* [Task statement]
Don't copy the pictures; return every other part of the records exactly.

Saved data entries
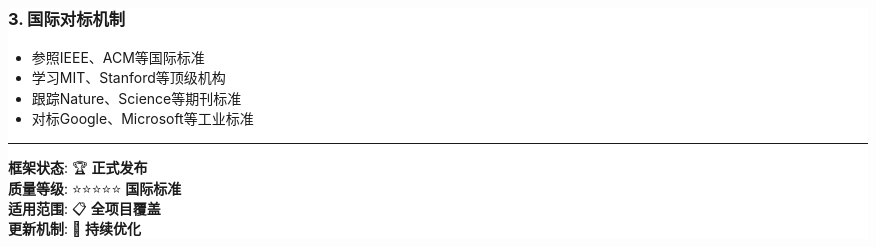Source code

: ### 3. 国际对标机制

- 参照IEEE、ACM等国际标准
- 学习MIT、Stanford等顶级机构
- 跟踪Nature、Science等期刊标准
- 对标Google、Microsoft等工业标准

---

**框架状态**: 🏆 **正式发布**  
**质量等级**: ⭐⭐⭐⭐⭐ **国际标准**  
**适用范围**: 📋 **全项目覆盖**  
**更新机制**: 🔄 **持续优化**
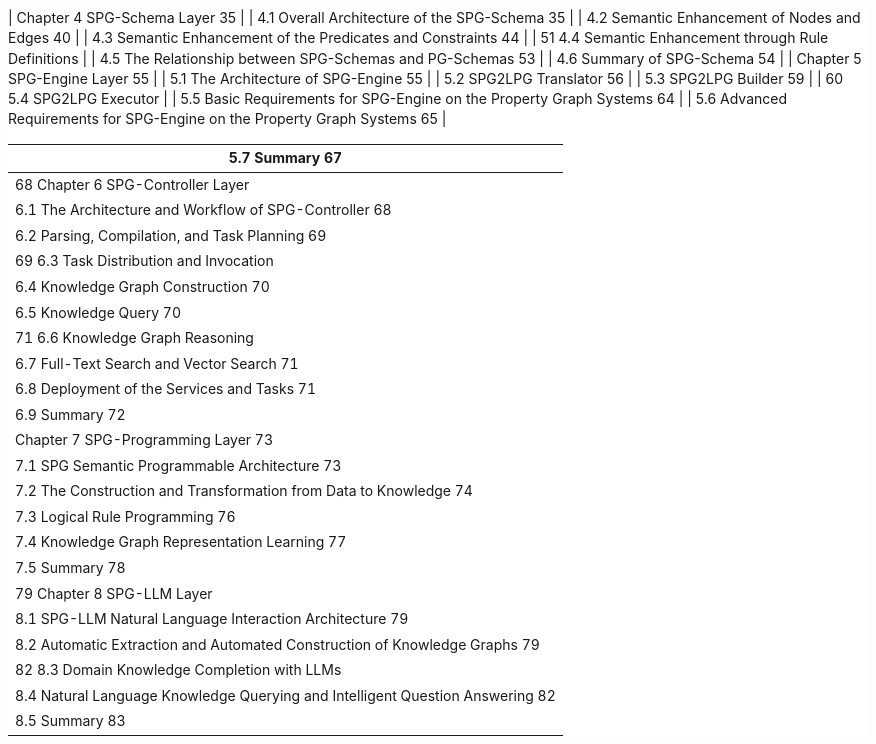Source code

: | Chapter 4 SPG-Schema Layer 35 |
| 4.1 Overall Architecture of the SPG-Schema 35 |
| 4.2 Semantic Enhancement of Nodes and Edges 40 |
| 4.3 Semantic Enhancement of the Predicates and Constraints 44 |
| 51 4.4 Semantic Enhancement through Rule Definitions |
| 4.5 The Relationship between SPG-Schemas and PG-Schemas 53 |
| 4.6 Summary of SPG-Schema 54 |
| Chapter 5 SPG-Engine Layer 55 |
| 5.1 The Architecture of SPG-Engine 55 |
| 5.2 SPG2LPG Translator 56 |
| 5.3 SPG2LPG Builder 59 |
| 60 5.4 SPG2LPG Executor |
| 5.5 Basic Requirements for SPG-Engine on the Property Graph Systems 64 |
| 5.6 Advanced Requirements for SPG-Engine on the Property Graph Systems 65 |

| 5.7 Summary 67 |
| --- |
| 68 Chapter 6 SPG-Controller Layer |
| 6.1 The Architecture and Workflow of SPG-Controller 68 |
| 6.2 Parsing, Compilation, and Task Planning 69 |
| 69 6.3 Task Distribution and Invocation |
| 6.4 Knowledge Graph Construction 70 |
| 6.5 Knowledge Query 70 |
| 71 6.6 Knowledge Graph Reasoning |
| 6.7 Full-Text Search and Vector Search 71 |
| 6.8 Deployment of the Services and Tasks 71 |
| 6.9 Summary 72 |
| Chapter 7 SPG-Programming Layer 73 |
| 7.1 SPG Semantic Programmable Architecture 73 |
| 7.2 The Construction and Transformation from Data to Knowledge 74 |
| 7.3 Logical Rule Programming 76 |
| 7.4 Knowledge Graph Representation Learning 77 |
| 7.5 Summary 78 |
| 79 Chapter 8 SPG-LLM Layer |
| 8.1 SPG-LLM Natural Language Interaction Architecture 79 |
| 8.2 Automatic Extraction and Automated Construction of Knowledge Graphs 79 |
| 82 8.3 Domain Knowledge Completion with LLMs |
| 8.4 Natural Language Knowledge Querying and Intelligent Question Answering 82 |
| 8.5 Summary 83 |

* [Exercise result]
Source code

: ### 3. 国际对标机制

- 参照IEEE、ACM等国际标准
- 学习MIT、Stanford等顶级机构
- 跟踪Nature、Science等期刊标准
- 对标Google、Microsoft等工业标准

---

**框架状态**: 🏆 **正式发布**  
**质量等级**: ⭐⭐⭐⭐⭐ **国际标准**  
**适用范围**: 📋 **全项目覆盖**  
**更新机制**: 🔄 **持续优化**
Source code

: | Chapter 4 SPG-Schema Layer 35 |
| 4.1 Overall Architecture of the SPG-Schema 35 |
| 4.2 Semantic Enhancement of Nodes and Edges 40 |
| 4.3 Semantic Enhancement of the Predicates and Constraints 44 |
| 51 4.4 Semantic Enhancement through Rule Definitions |
| 4.5 The Relationship between SPG-Schemas and PG-Schemas 53 |
| 4.6 Summary of SPG-Schema 54 |
| Chapter 5 SPG-Engine Layer 55 |
| 5.1 The Architecture of SPG-Engine 55 |
| 5.2 SPG2LPG Translator 56 |
| 5.3 SPG2LPG Builder 59 |
| 60 5.4 SPG2LPG Executor |
| 5.5 Basic Requirements for SPG-Engine on the Property Graph Systems 64 |
| 5.6 Advanced Requirements for SPG-Engine on the Property Graph Systems 65 |

| 5.7 Summary 67 |
| --- |
| 68 Chapter 6 SPG-Controller Layer |
| 6.1 The Architecture and Workflow of SPG-Controller 68 |
| 6.2 Parsing, Compilation, and Task Planning 69 |
| 69 6.3 Task Distribution and Invocation |
| 6.4 Knowledge Graph Construction 70 |
| 6.5 Knowledge Query 70 |
| 71 6.6 Knowledge Graph Reasoning |
| 6.7 Full-Text Search and Vector Search 71 |
| 6.8 Deployment of the Services and Tasks 71 |
| 6.9 Summary 72 |
| Chapter 7 SPG-Programming Layer 73 |
| 7.1 SPG Semantic Programmable Architecture 73 |
| 7.2 The Construction and Transformation from Data to Knowledge 74 |
| 7.3 Logical Rule Programming 76 |
| 7.4 Knowledge Graph Representation Learning 77 |
| 7.5 Summary 78 |
| 79 Chapter 8 SPG-LLM Layer |
| 8.1 SPG-LLM Natural Language Interaction Architecture 79 |
| 8.2 Automatic Extraction and Automated Construction of Knowledge Graphs 79 |
| 82 8.3 Domain Knowledge Completion with LLMs |
| 8.4 Natural Language Knowledge Querying and Intelligent Question Answering 82 |
| 8.5 Summary 83 |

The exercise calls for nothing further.